Actuarial calculations do not consider eg parking and non accident hazards.

Just have the govt. suggest (not mandate) that insurance companies impose actuarially-justified fees on people who drive bigger or more-powerful vehicles without taking corresponding training.

This is just doing it via direct government requirements, only dishonestly.

(And if in reality no fees are actuarially justified, then none will be imposed.)

If the government "suggests" them they will be justified by the risk of government action if the suggestion is ignored.

Swimming pool regulation is out of control in Australia. Friends of mine have a huge rural property with a lake (fish and everything, even a small dam). The council wants them to increase the fencing on their swimming pool lest some child walk for about 10 minutes up to the house, get over an insufficiently high fence or through a fairly substantial hedge and drown. So much easier to just drown in the unfenced, easily available lake!

There's a bunch of passive-aggressive and plain aggressive letters going back and forth. It's a complete waste of everyone's time. We would be much better off with fewer regulations on irrelevant stuff like this - focus all that fire and fury on serious matters like gain-of-function.

Is there some irony that we're talking about burdensome Australian swimming pool regulation in a gun-control thread?

Edit: the joke being that (so I hear) Australian gun control regulation is also burdensome

HelmedHorror brought it up.

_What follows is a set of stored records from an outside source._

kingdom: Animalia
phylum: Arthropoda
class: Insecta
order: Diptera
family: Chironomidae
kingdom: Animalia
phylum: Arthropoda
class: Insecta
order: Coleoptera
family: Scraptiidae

My broader point is that regulations have all kinds of stifling and inhibitory effects that aren't easily noticed, plus they're interpreted by deliberately malicious and unreasonable cretins.

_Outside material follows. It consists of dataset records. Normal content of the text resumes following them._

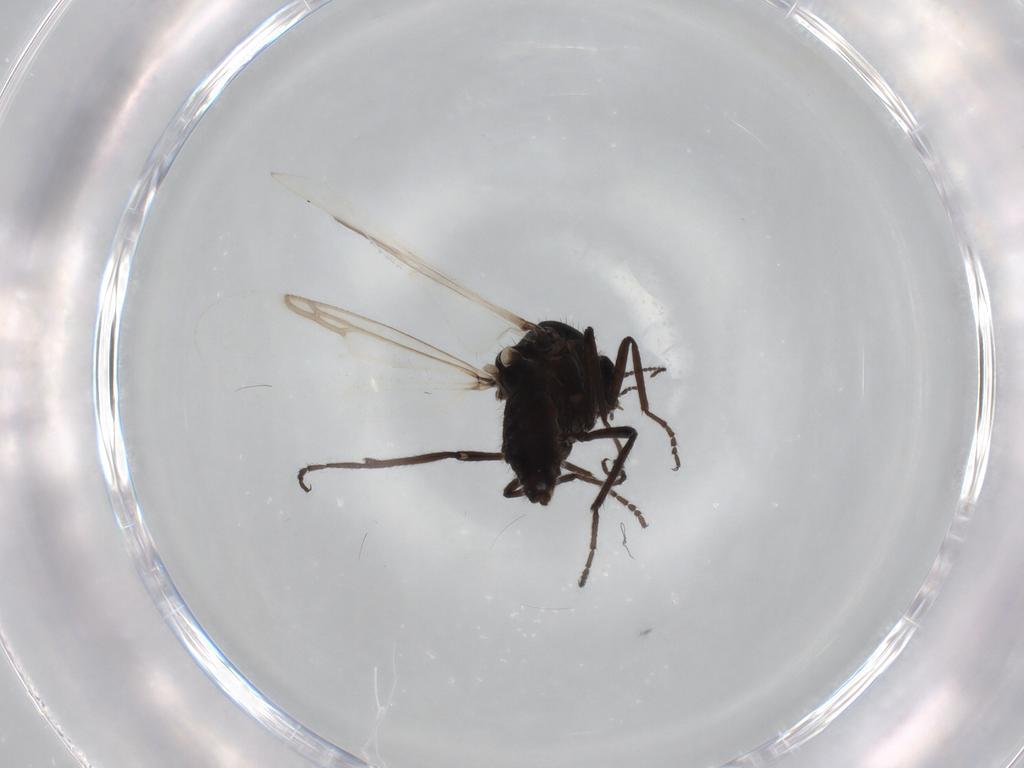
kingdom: Animalia
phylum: Arthropoda
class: Insecta
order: Diptera
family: Ceratopogonidae
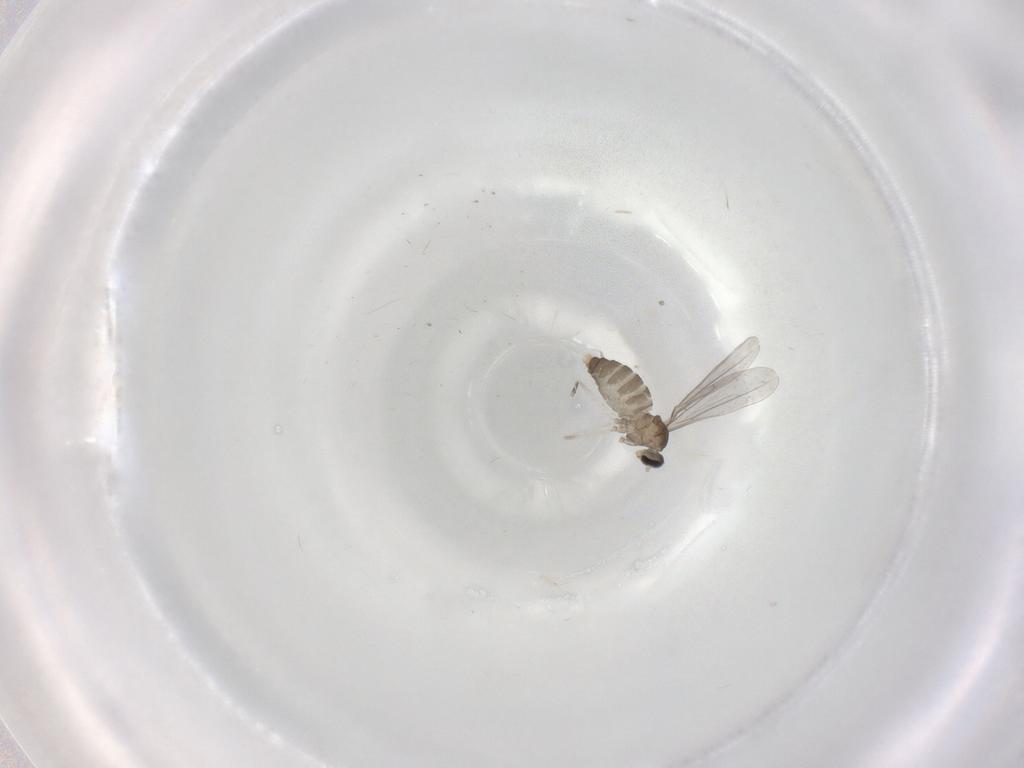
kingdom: Animalia
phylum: Arthropoda
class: Insecta
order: Diptera
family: Cecidomyiidae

Sorry, to be clear I thought what you had to say was interesting and relevant. It had to be said though, I was hoping it would just be one of many comments and wouldn’t be disruptive

Such a plot point was an ongoing saga in a season of Curb Your Enthusiasm.

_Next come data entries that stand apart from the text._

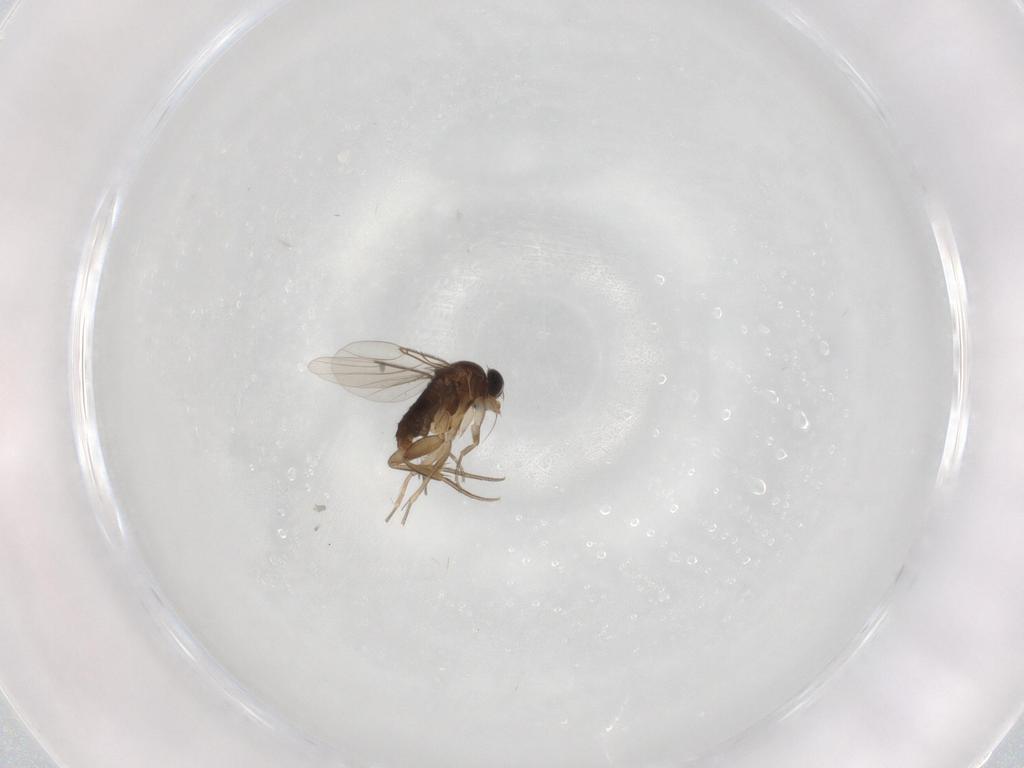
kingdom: Animalia
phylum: Arthropoda
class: Insecta
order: Diptera
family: Phoridae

Haven't heard this one before. Excellent.

Announcer: Surely one death by drowning is one too many?

Mitchell: That's a ridiculous thing to say.

"Everyone has to die, and in a balanced, fair, and democratic society, some of them should drown."

Regulators should have good laws that work and not have bad laws that don't work, and if that's not happening there should be pushback. But gun regulation isn't the impossible task you make it out to be. The whole "murder is illegal anyway" doesn't track because gun laws can make things more risky by increasing the points of illegality before the murder actually happens. Then you start cracking down on minor crimes, search for guns while you do it, and bam you have a much nicer city Mr. Giuliani. Similarly I easily can imagine effectiveness in inconveniencing and tagging people at high suicide risk (ie people who have attempted before) just because I think many of those happen at intense points, under the influence, etc.

Another thing but the with the whole onerous gun laws thing: Those should just be relaxed if you're a woman, and that'll solve most of those issues. If you're a man, then you should keep a clean slate or get one illegally if you really need to protect yourself and you don't pass the background check, you should probably have connections at that point anyway.

Yeah, I'm not suggesting that nothing can be done to increase enforcement of existing laws. Like you said, the Giuliani/Bratton era in New York City is a good example of that. Nor am I saying that possession of a firearm during the commission of a felony shouldn't be an enhancement to sentencing. I'm just saying that there's not much else in the way of plausible laws or regulations (the OP's topic) that is going to meaningfully reduce gun deaths in a country with 400 million guns and a 2nd Amendment.